# What is being asked
Your reply should be the entries, output word for word, with each picture omitted.

─── Data provided

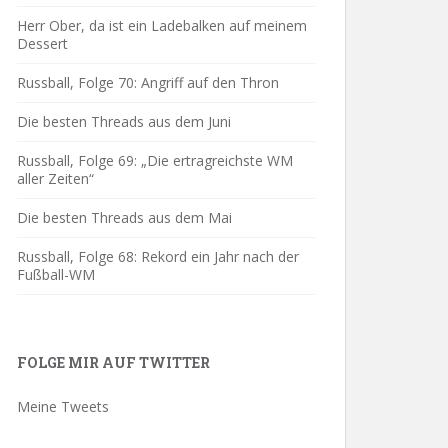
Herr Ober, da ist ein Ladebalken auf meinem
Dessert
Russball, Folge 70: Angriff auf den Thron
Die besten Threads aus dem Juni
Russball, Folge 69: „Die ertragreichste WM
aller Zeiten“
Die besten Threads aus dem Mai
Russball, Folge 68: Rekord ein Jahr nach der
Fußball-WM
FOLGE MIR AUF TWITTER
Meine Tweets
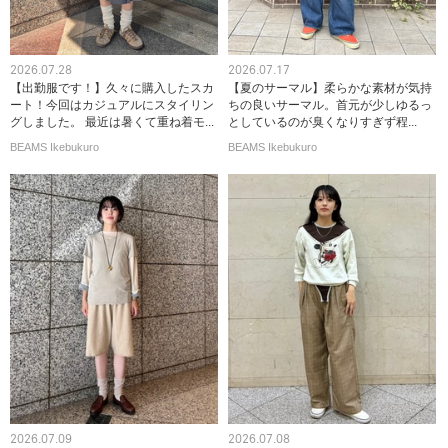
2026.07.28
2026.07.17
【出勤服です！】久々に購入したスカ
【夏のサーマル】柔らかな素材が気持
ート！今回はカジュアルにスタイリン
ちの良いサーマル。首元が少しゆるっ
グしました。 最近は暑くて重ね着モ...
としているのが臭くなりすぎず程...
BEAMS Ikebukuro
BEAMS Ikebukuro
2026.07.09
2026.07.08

──────

# Answer box
Herr Ober, da ist ein Ladebalken auf meinem
Dessert
Russball, Folge 70: Angriff auf den Thron
Die besten Threads aus dem Juni
Russball, Folge 69: „Die ertragreichste WM
aller Zeiten“
Die besten Threads aus dem Mai
Russball, Folge 68: Rekord ein Jahr nach der
Fußball-WM
FOLGE MIR AUF TWITTER
Meine Tweets
2026.07.28
2026.07.17
【出勤服です！】久々に購入したスカ
【夏のサーマル】柔らかな素材が気持
ート！今回はカジュアルにスタイリン
ちの良いサーマル。首元が少しゆるっ
グしました。 最近は暑くて重ね着モ...
としているのが臭くなりすぎず程...
BEAMS Ikebukuro
BEAMS Ikebukuro
2026.07.09
2026.07.08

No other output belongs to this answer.